Não podia deixar Lee Soo-jin e a mulher ferida no carro, então alguém tinha que ficar e cuidar da situação. Woo Seo-hyuk, que imediatamente entendeu o que Park Geon-ho queria dizer, me carregou e caminhou até o elevador do estacionamento.

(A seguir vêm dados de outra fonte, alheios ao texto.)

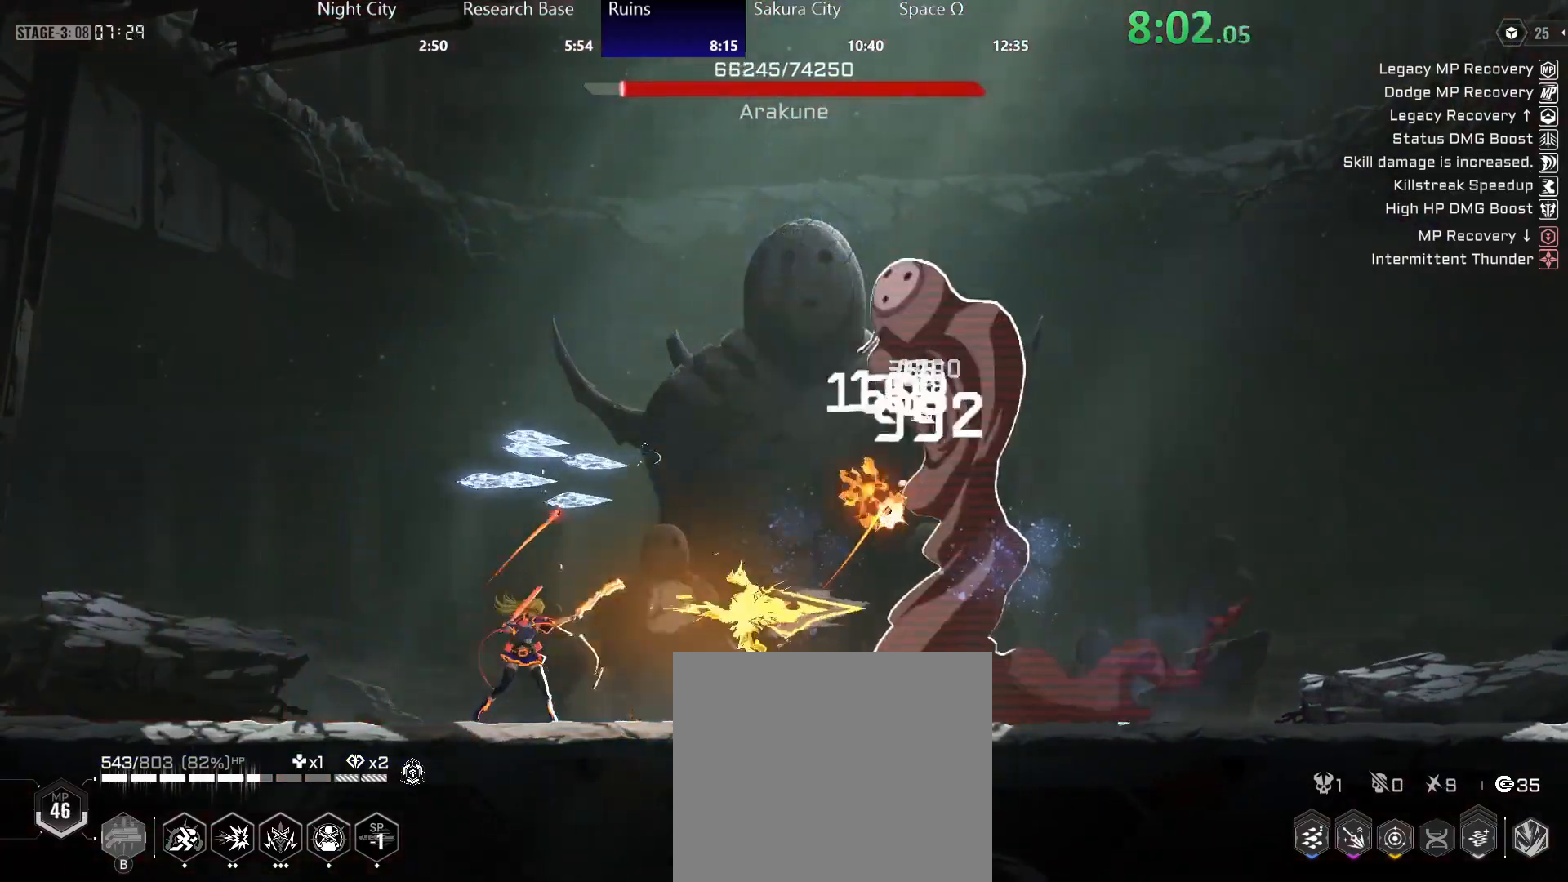
{"buttons": ["Y"], "left_stick": "right", "right_stick": "center", "events": [[167, "Y", "up"], [217, "Y", "down"]]}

Minha visão piscou várias vezes enquanto eu subia no elevador para o meu quarto. Acima de tudo, a voz do homem.

[Se-hyun-ah.]

Isso continuava a ferir meu coração.

—“Uh…”

A energia continuava a fluir para fora do corpo à medida que a ansiedade alcançava seu extremo. Mesmo que me segurar assim pudesse machucá-lo, Woo Seo-hyuk nunca me deixou ir.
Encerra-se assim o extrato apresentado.